I saw them. Dozens of them. Winging at me with their little claws out—furred like a bear’s, not feathered. And then all went black. Omigosh, had one of them landed on my FACE?!

[Think about everything sight captures in this one: number, flight, claws, texture of fur vs. feathers, absence of light. It's also tied to the MC's emotion to those realizations.]

Back next week with TOUCH!


  1. What great advice, Nicole! I personally love the use of perspective to set up misunderstandings and betrayals. It's amazing how one scene can seem so different depending on which character is viewing it. Reminds me of Ian McEwan's book ATONEMENT, where the whole story rests on one pivotal scene and one character's (incorrect or purposefully misunderstood?) interpretation of it.

  2. I love the idea of telling the same story from different perspectives, each one advancing the plot a little further until it all comes together at the end. I have at least one story exactly like that! ;)

  3. What a great bunch of tips. I'll surely be back for the rest of the senses! It's true that one of the surefire ways to raise tension and fear is to have your characters creeping along a dark tunnel, for example. You tend to get echoey footsteps which get much more focus than if they could see, and their mind's eye is filling in what dangers may lurk, along with the reader's, if the scene is done right.

  4. Fantastic advice! Sight is definitely a writer's go-to sense. One of the hardest stories I've written was through the "eyes" of a blind teen. It's hard to show a picture without sight.

  5. Julie - Great example of varying perspectives! It's a fun technique to play with on the page.

    Georgina - The trick is being able to flawlessly pull them all together, right? :)

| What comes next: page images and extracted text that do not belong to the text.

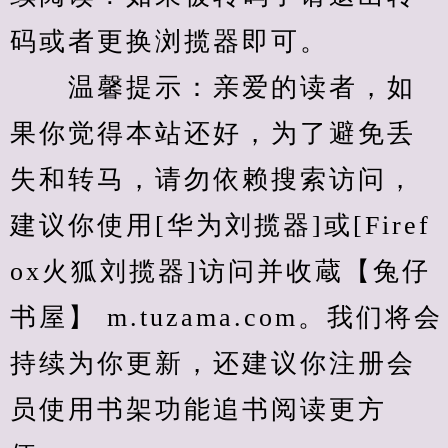
码或者更换浏揽器即可。
　　温馨提示：亲爱的读者，如
果你觉得本站还好，为了避免丢
失和转马，请勿依赖搜索访问，
建议你使用[华为刘揽器]或[Firef
ox火狐刘揽器]访问并收蔵【兔仔
书屋】 m.tuzama.com。我们将会
持续为你更新，还建议你注册会
员使用书架功能追书阅读更方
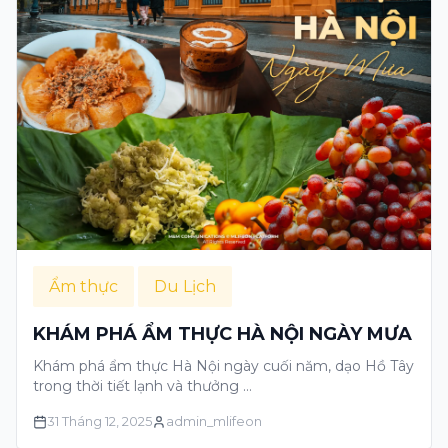
Ẩm thực
Du Lịch
KHÁM PHÁ ẨM THỰC HÀ NỘI NGÀY MƯA
Khám phá ẩm thực Hà Nội ngày cuối năm, dạo Hồ Tây
trong thời tiết lạnh và thưởng …
31 Tháng 12, 2025
admin_mlifeon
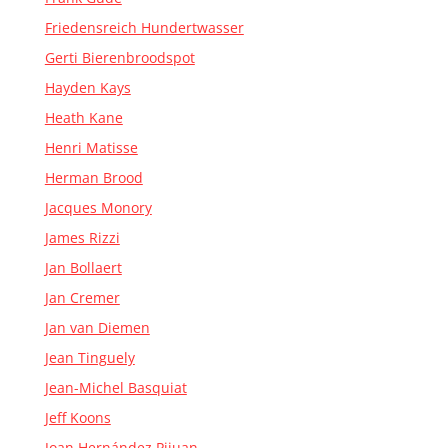
Friedensreich Hundertwasser
Gerti Bierenbroodspot
Hayden Kays
Heath Kane
Henri Matisse
Herman Brood
Jacques Monory
James Rizzi
Jan Bollaert
Jan Cremer
Jan van Diemen
Jean Tinguely
Jean-Michel Basquiat
Jeff Koons
Joan Hernández Pijuan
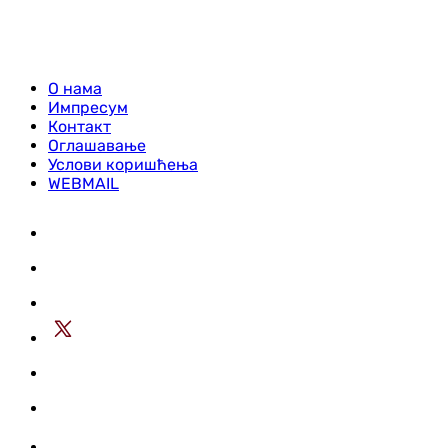
О нама
Импресум
Контакт
Оглашавање
Услови коришћења
WEBMAIL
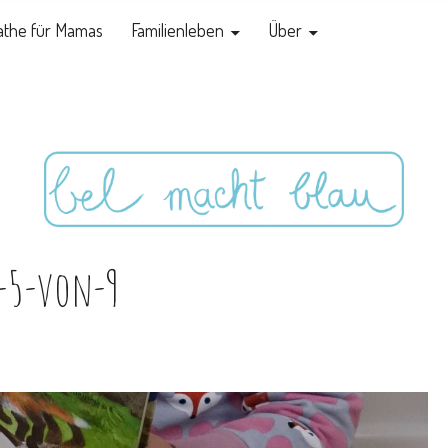
the für Mamas
Familienleben
Über
a-5-von-9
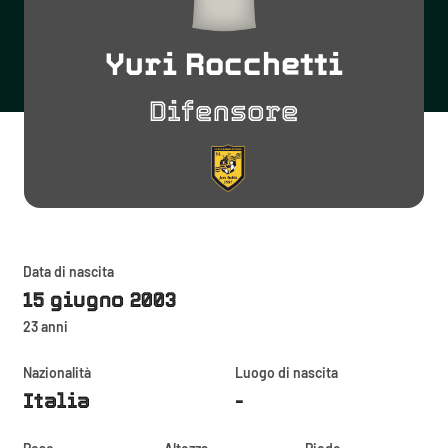
Yuri Rocchetti
Difensore
Data di nascita
15 giugno 2003
23 anni
Nazionalità
Luogo di nascita
Italia
-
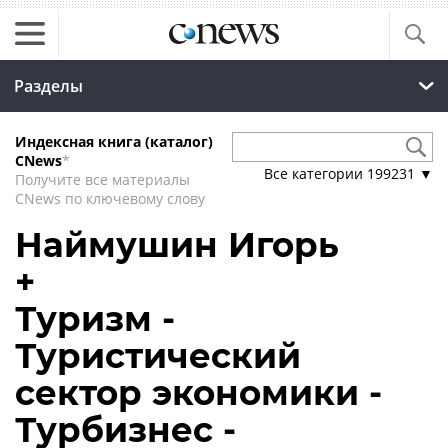
Разделы
Индексная книга (каталог)
CNews
*
Все категории
199231
▼
Получите все материалы
CNews по ключевому слову
Наймушин Игорь
+
Туризм -
Туристический
сектор экономики -
Турбизнес -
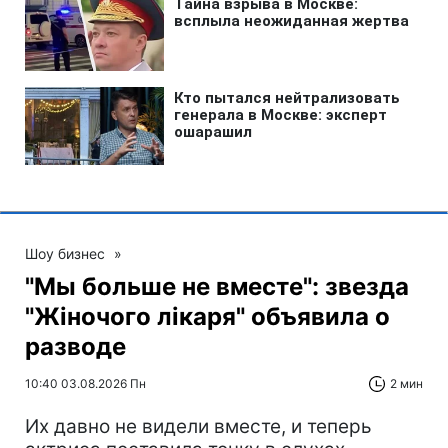
Шоу бизнес
»
"Мы больше не вместе": звезда
"Жіночого лікаря" объявила о
разводе
10:40 03.08.2026 Пн
2 мин
Их давно не видели вместе, и теперь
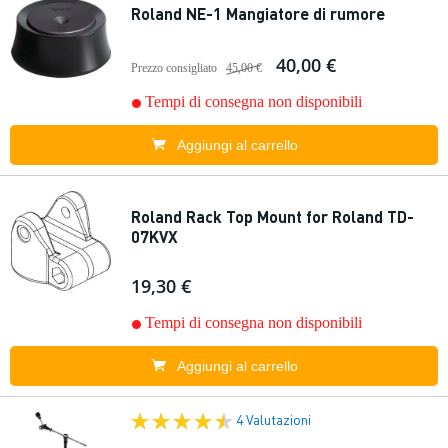
Roland NE-1 Mangiatore di rumore
40,00 €
Prezzo consigliato
45,00 €
Tempi di consegna non disponibili
Aggiungi al carrello
Roland Rack Top Mount for Roland TD-
07KVX
19,30 €
Tempi di consegna non disponibili
Aggiungi al carrello
4 Valutazioni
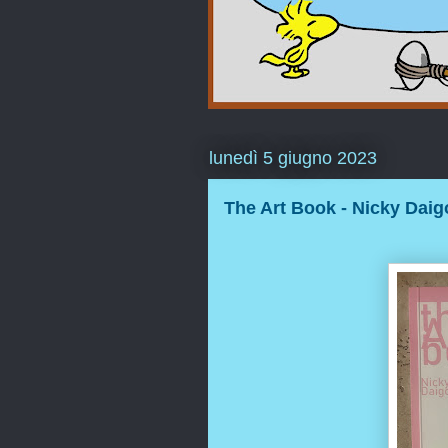
lunedì 5 giugno 2023
The Art Book - Nicky Daig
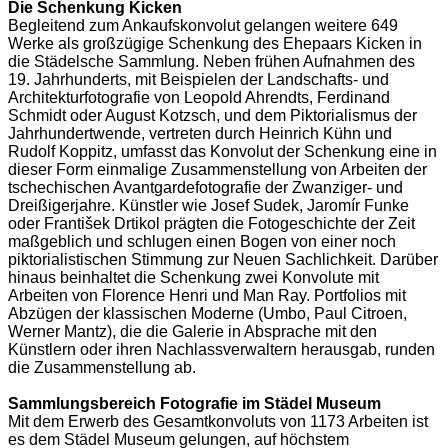
Die Schenkung Kicken
Begleitend zum Ankaufskonvolut gelangen weitere 649
Werke als großzügige Schenkung des Ehepaars Kicken in
die Städelsche Sammlung. Neben frühen Aufnahmen des
19. Jahrhunderts, mit Beispielen der Landschafts- und
Architekturfotografie von Leopold Ahrendts, Ferdinand
Schmidt oder August Kotzsch, und dem Piktorialismus der
Jahrhundertwende, vertreten durch Heinrich Kühn und
Rudolf Koppitz, umfasst das Konvolut der Schenkung eine in
dieser Form einmalige Zusammenstellung von Arbeiten der
tschechischen Avantgardefotografie der Zwanziger- und
Dreißigerjahre. Künstler wie Josef Sudek, Jaromír Funke
oder František Drtikol prägten die Fotogeschichte der Zeit
maßgeblich und schlugen einen Bogen von einer noch
piktorialistischen Stimmung zur Neuen Sachlichkeit. Darüber
hinaus beinhaltet die Schenkung zwei Konvolute mit
Arbeiten von Florence Henri und Man Ray. Portfolios mit
Abzügen der klassischen Moderne (Umbo, Paul Citroen,
Werner Mantz), die die Galerie in Absprache mit den
Künstlern oder ihren Nachlassverwaltern herausgab, runden
die Zusammenstellung ab.
Sammlungsbereich Fotografie im Städel Museum
Mit dem Erwerb des Gesamtkonvoluts von 1173 Arbeiten ist
es dem Städel Museum gelungen, auf höchstem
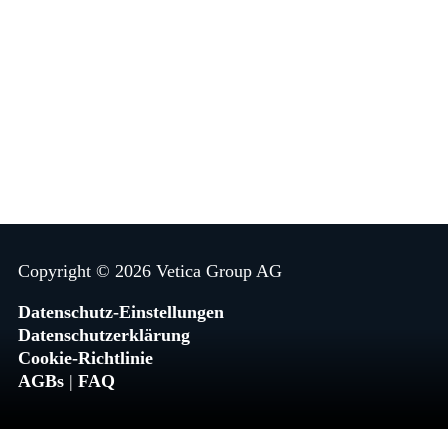
News
Effizienz vs. Effektivität
Copyright © 2026 Vetica Group AG
Datenschutz-Einstellungen
Datenschutzerklärung
Cookie‑Richtlinie
AGBs
|
FAQ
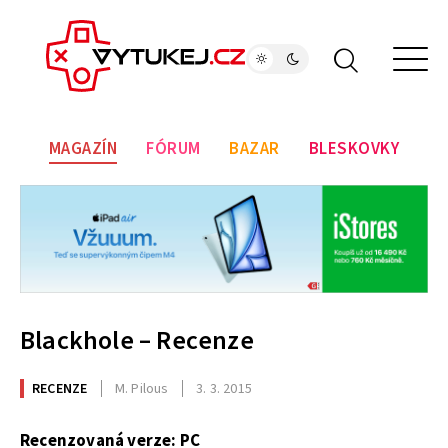
MAGAZÍN
FÓRUM
BAZAR
BLESKOVKY
Blackhole – Recenze
RECENZE
M. Pilous
3. 3. 2015
Recenzovaná verze: PC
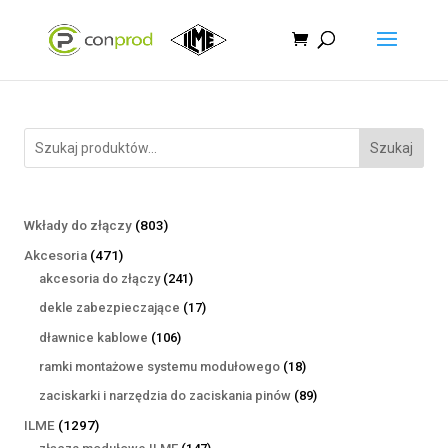
Szukaj
803
Wkłady do złączy
803
produkty
471
Akcesoria
471
produktów
241
akcesoria do złączy
241
produktów
17
dekle zabezpieczające
17
produktów
106
dławnice kablowe
106
produktów
18
ramki montażowe systemu modułowego
18
produktów
89
zaciskarki i narzędzia do zaciskania pinów
89
produktów
1297
ILME
1297
produktów
147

    Nick - My imagination would definitely be spewing out danger scenarios if I were creeping down a dark tunnel without being able to see!

    Cherie - V. neat idea! I imagine that story must have been both challenging and rewarding.

  6. What a cool tour idea! I always have to remind myself to include the senses in my writing. It makes the read more immersive, which makes perfect sense. :)

  7. this is a great series you're doing! i think sight is easiest for me, but i sometimes have trouble describing what is seen... that thingie by the other shiny thingie, you know! looking forward to the rest of the senses!

  8. Your features are always so informative. I know I rely heavily on sight and sound, maybe too much at times. I know I need to work on balancing the senses.

  9. Looks like you've got a good tour started here. It's amazing how much more engrossed in a story a person gets when all their senses are engaged.

  10. I need a reminder of this every now and then! I know I'm supposed to write with all the senses, but somehow I seem to forget that once I start writing!